Operations is the heartbeat of a business. It’s what keeps everything running, when it works well, nobody notices. When it fails, everything catches fire.
You can have the best product, the best strategy, and the best vision in the world, but if your operations are a mess, you’re just a high-functioning disaster waiting to happen.
At its core, operations is about three things:
1. People (The Who)
2. Processes (The How)
3. Systems (The Tools)
These three pillars are what hold a business together, and if one of them is weak, everything else starts wobbling. Let’s break them down.
People: The Who
People are the most valuable, and unpredictable, asset in any organization. That’s why payroll is typically the largest expense for most companies. You can buy the best software, automate everything under the sun, and document perfect processes, but if your people aren’t executing, adapting, solving problems, and making decisions, it all falls apart.

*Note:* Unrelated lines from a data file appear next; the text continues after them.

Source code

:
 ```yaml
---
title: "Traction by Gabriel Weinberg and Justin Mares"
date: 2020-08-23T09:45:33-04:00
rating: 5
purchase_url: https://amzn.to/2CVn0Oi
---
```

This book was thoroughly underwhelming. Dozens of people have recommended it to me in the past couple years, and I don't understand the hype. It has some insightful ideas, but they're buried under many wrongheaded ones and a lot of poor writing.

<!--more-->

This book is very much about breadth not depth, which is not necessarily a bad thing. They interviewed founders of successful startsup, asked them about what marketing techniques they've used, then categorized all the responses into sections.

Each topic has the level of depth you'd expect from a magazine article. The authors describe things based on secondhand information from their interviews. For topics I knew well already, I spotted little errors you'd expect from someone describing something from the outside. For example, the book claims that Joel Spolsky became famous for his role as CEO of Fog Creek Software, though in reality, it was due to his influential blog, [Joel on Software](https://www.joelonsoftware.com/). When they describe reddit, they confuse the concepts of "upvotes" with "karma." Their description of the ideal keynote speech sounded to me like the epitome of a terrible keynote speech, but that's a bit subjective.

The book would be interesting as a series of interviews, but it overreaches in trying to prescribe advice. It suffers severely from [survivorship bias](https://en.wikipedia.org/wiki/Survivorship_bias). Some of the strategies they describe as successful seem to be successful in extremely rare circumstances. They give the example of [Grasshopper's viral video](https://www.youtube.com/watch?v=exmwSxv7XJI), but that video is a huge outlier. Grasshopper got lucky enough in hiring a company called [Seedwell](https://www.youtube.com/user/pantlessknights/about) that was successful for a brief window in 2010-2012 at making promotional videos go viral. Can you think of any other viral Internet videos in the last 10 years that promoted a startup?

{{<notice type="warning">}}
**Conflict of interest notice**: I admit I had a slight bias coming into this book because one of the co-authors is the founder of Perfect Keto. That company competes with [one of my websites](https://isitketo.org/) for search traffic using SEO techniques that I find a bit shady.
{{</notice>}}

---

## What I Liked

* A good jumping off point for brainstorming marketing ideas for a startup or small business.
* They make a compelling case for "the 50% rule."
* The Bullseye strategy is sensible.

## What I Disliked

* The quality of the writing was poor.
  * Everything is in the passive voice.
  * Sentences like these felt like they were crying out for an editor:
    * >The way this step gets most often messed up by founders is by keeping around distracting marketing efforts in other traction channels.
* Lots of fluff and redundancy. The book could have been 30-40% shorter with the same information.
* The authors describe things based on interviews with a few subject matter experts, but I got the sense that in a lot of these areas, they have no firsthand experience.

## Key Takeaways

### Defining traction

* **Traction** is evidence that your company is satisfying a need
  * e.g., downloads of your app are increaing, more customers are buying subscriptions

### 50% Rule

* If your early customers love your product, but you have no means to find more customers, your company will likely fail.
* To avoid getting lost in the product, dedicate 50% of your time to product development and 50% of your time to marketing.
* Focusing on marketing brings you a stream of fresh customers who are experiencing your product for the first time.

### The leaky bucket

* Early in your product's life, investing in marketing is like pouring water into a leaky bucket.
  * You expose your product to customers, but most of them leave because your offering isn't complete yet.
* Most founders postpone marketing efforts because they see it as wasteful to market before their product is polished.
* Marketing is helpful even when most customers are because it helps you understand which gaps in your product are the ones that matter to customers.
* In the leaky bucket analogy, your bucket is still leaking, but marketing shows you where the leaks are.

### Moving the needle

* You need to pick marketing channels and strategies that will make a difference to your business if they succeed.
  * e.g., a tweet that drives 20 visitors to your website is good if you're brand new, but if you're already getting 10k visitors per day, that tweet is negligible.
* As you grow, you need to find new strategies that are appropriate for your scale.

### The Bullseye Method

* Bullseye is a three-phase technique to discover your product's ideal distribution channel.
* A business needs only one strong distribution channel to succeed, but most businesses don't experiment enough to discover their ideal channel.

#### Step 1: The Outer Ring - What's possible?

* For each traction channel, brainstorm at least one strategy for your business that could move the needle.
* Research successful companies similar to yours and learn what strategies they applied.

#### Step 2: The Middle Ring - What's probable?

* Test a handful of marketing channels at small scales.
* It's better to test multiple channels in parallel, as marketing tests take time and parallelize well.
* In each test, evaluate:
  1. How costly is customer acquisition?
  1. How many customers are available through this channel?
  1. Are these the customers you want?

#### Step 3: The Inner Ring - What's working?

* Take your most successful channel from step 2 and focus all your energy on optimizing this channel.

Take a startup. In the early days, everyone wears a lot of hats. The marketing person might also be handling customer support, and the CEO is probably ordering office snacks. But as you scale, you need to allocate people to the right tasks, at the right time, based on expertise and experience, otherwise, you end up with engineers answering support tickets and sales rep writing code (neither of which ends well).
A simple truth: great people can fix bad processes, but great processes can’t fix bad people. If you don’t have people who can think critically, follow through, and problem-solve, your operations will always be a mess, no matter how good your systems are.
Processes: The How
Processes are how work gets done. They’re the repeatable workflows that allow a business to scale without turning into chaos.
Ever heard of the Rule of 3s? Basically, every time an organization triples in size (1, 3, 10, 30, 100, 300, etc.), the processes that worked before will start breaking.
• A 3-person startup doesn’t need formal processes, everyone just talks to each other. You can move fast and pivot often.
• A 10-person company needs documented workflows because word-of-mouth starts failing.
• A 30-person company needs communication protocols and delegation, or you get Slack anarchy and inboxes flooded with “just following up in” emails. This is also where meetings start picking up.
• A 100+ person company starts needing real middle management, clear performance metrics, and process automation. Unfortunately sometime the business begins to focuses more on how to work together than how to serve their customers. Every workshop figuring out how to find better synergies better different functional groups is less time focused on the product, service, or customer needs.
Every growth stage forces a process upgrade. The faster a company recognizes this and adapts, the less painful the transition.
Systems: The Tools
Systems are the technology and infrastructure that make everything scalable. These include:
Data management (how we store and access information)
Automation (how we make processes faster)
Operational visibility (reporting, dashboards, and insights)
In the early days, spreadsheets and Notion docs might be enough. But as you scale, systems become critical. The difference between a well-run business and an operational nightmare is whether you have tools that give you clarity, or just create noise. Visibility creates accountability.
A quick warning: Don’t automate a broken process. First, eliminate unnecessary tasks. Then, automate repetitive ones. Finally, delegate what still requires human judgment. If you automate something useless, all you’re doing is making inefficiency happen faster.
How They Work Together
Now, let’s talk about what happens when these three elements intersect:
1. People + Processes → Continuous Improvement
When the right people are executing well-designed processes, they find inefficiencies and improve them.
If processes are broken, you either need to train your people or fix the process.
2. Processes + Systems → Workflow Automation
Good processes fuel good systems. If you’re collecting the right data, you can measure and optimize performance.
Automation lives here. But remember: don’t automate inefficiency. Delete, then automate, then delegate.
3. Systems + People → Smart Decision-Making
Systems generate data. But data is useless without interpretation.
People need to manage the tools, analyze the reports, and make strategic decisions. Otherwise, you’re just collecting numbers with no action.
The Takeaway: Operational Excellence = Seamless Execution
When People, Processes, and Systems work together, operations becomes a force multiplier. It enables teams to move faster, waste less time, and execute at scale without burning out.
When they don’t?
People get frustrated. (Too many meetings, unclear expectations.)
Processes collapse. (Work falls through the cracks.)
Systems become disparate and unused. (Too many tools, no clear insights.)
Good operations isn’t about creating bureaucracy, it’s about removing friction so the real work can happen. It’s not sexy, but it’s the difference between a company that thrives and one that burns itself to the ground.